Playa del Carmen, Quintana Roo

This road test was done during my week in Playa del Carmen, Quintana Roo, Mexico. Playa del Carmen is a beachfront town for people who don’t feel the need to shout at the mention of the word tequila. It is not a place for college spring breakers excited about the lower drinking age in Mexico – which is 18. The great thing about PDC is that it sits in the middle between party town Cancun and Tulum, a place where you can see the ancient ruins of the Mayan’s beach front property. Both locations are less than two hours away making Playa del Carmen a desirable vacation spot for people who want to see Mexico’s Yucatán Peninsula.

This tropical paradise was the week-long destination for my family’s (occasional) annual vacation. The 2019 Suzuki Ciaz was our rental for the week, and since one has a hard time turning off their brain while on vacation, I immediately started to review the Ciaz in my head. Here’s what I thought about this compact sedan from a manufacture that no longer sells vehicles (not counting motorcycles/ATV’s) in the United States.

The Suzuki Ciaz was meant to replace the SX4 in Asia, Africa, and South American markets. You can still spot the occasional Suzuki SX4 here in America. Unlike the SX4, which was a quirky (but endearing) egg-shaped crossover, the Ciaz is a more traditional take on the compact sedan.


If the Ciaz was an actor…it would be an extra. If the Ciaz was a song it would play in an elevator as an instrumental. In short, the Suzuki Ciaz looks forgettable, blending into the background with its butter-smooth body lines. It looks like a car, by definition. It is not an ugly car. The headlights and grille give the Ciaz a friendly, non-threatening, face, which is refreshing in an era where auto designers give their vehicles arched headlights and aggressively gaping grille vents. The Suzuki Ciaz is the third wheel buddy who doesn’t complain, but instead, is just happy to be out of the house.



I saw the trunk before I viewed the interior, and was very impressed with how much space there was. We were able to fit 4 carry-on suitcases with room to spare. Speaking of spare, you do get a spare tire underneath the floor mat. This was a rental car, so I was not expecting a lot of bells and whistles in this modest compact sedan. With that, I was surprised that the rear seat passengers get access to their own AC vents.


Up front, the steering wheel had audio control buttons and power windows all around. The Pioneer head unit on the dashboard looked aftermarket, and there was a USB port cable tucked away in the glove box that also looked aftermarket. Regardless, they worked.

Seating in the rear was spacious, with leg room to spare.

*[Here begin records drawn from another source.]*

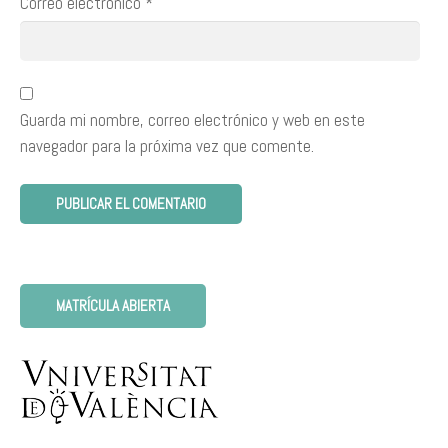
Correo electrónico
*
Guarda mi nombre, correo electrónico y web en este
navegador para la próxima vez que comente.
MATRÍCULA ABIERTA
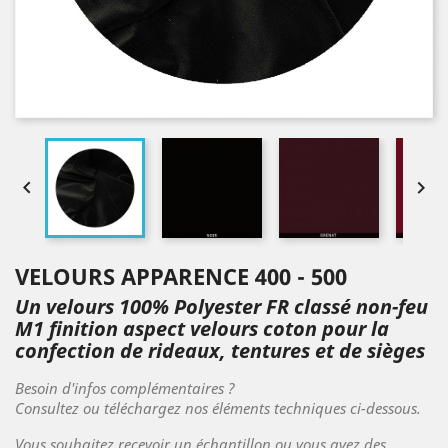


VELOURS APPARENCE 400 - 500
Un velours 100% Polyester FR classé non-feu
M1 finition aspect velours coton pour la
confection de rideaux, tentures et de sièges
Besoin d'infos complémentaires ?
Consultez ou téléchargez nos éléments techniques ci-dessous.
Vous souhaitez recevoir un échantillon ou vous avez des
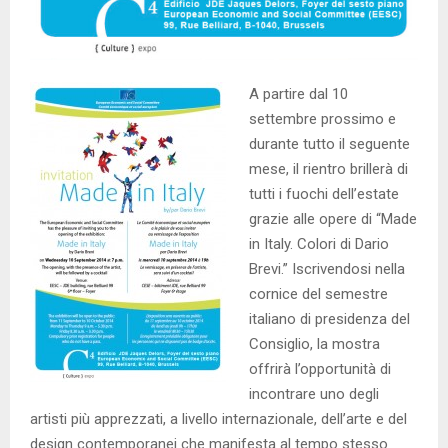
A partire dal 10
settembre prossimo e
durante tutto il seguente
mese, il rientro brillerà di
tutti i fuochi dell’estate
grazie alle opere di “Made
in Italy. Colori di Dario
Brevi.” Iscrivendosi nella
cornice del semestre
italiano di presidenza del
Consiglio, la mostra
offrirà l’opportunità di
incontrare uno degli
artisti più apprezzati, a livello internazionale, dell’arte e del
design contemporanei che manifesta al tempo stesso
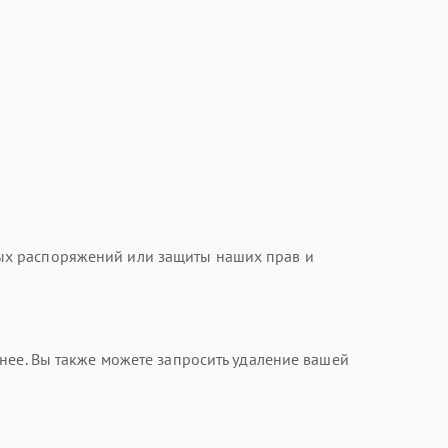
ых распоряжений или защиты наших прав и
нее. Вы также можете запросить удаление вашей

The only negative feedback on the interior for the Suzuki Ciaz is that the seats don’t have enough padding. Traveling for longer than 2 hours will result in groans and grunts when you step out of the Ciaz. Front seats don’t offer lumbar support either.

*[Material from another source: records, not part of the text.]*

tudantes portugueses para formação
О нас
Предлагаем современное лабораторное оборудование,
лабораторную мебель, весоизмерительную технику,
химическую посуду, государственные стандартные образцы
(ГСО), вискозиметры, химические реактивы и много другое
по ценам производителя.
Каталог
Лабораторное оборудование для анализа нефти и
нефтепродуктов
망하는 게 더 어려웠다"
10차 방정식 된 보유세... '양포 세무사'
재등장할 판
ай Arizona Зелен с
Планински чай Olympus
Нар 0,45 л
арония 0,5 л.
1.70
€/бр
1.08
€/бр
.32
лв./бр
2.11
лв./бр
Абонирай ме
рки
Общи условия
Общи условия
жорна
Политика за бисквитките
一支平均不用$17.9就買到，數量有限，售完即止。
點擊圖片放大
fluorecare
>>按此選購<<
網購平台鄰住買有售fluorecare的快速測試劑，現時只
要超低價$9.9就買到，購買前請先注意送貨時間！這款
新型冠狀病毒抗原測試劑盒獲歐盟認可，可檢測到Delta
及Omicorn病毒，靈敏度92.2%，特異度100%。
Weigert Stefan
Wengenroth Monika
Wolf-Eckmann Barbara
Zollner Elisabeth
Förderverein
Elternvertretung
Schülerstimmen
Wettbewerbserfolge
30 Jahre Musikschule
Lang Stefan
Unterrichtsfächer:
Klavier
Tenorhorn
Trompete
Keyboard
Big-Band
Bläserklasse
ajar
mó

The Suzuki Ciaz is powered by a 1.4 liter four cylinder engine making a whopping 98 horsepower, connected to a 4-speed automatic transmission. I think this is the smallest horsepower output vehicle I’ve (un)officially reviewed. However, this little engine was plenty for the streets of Playa del Carmen. You really don’t need that much power to navigate through the controlled chaos, filled with pedestrians thinking they own the road, tourist riding mopeds for the first time and veteran taxi drivers who have traded up to shuttle vans. Mexico should have a museum dedicated to the history of speed bumps, because they have them all in service. I saw speed bumps large enough to flex the suspension of a Ford Raptor! The Suzuki Ciaz, when loaded with passengers and luggage, managed to scrape its underside on one particularly large speed bump.


On the highway the Suzuki’s engine feels like an angry Jack Russell as it accelerates – if that’s the word – up to speed, making a noticeably loud buzz. I like that I didn’t have to mash the throttle just to get up to speed – the Suzuki Ciaz makes efficient work with what it has. And that’s a good thing, since Mexican highways are similar to Texas in that everyone drives 15mph over the posted speed limit, with way more tailgating. (Ever been tailgated by 3 tourists on a moped? I have.) There was a lot of road noise coming into the interior, which added to the fatigue when driving long distances. But as a means of transportation the Suzuki Ciaz fulfills its purpose.


The 2019 Suzuki Ciaz was an ideal rental car. It has a huge trunk, can seat 5 in a pinch, will charge your phone, and doesn’t attract attention. While the interior is not the most comfortable place to sit, you can at least take comfort in knowing that you’re on vacation.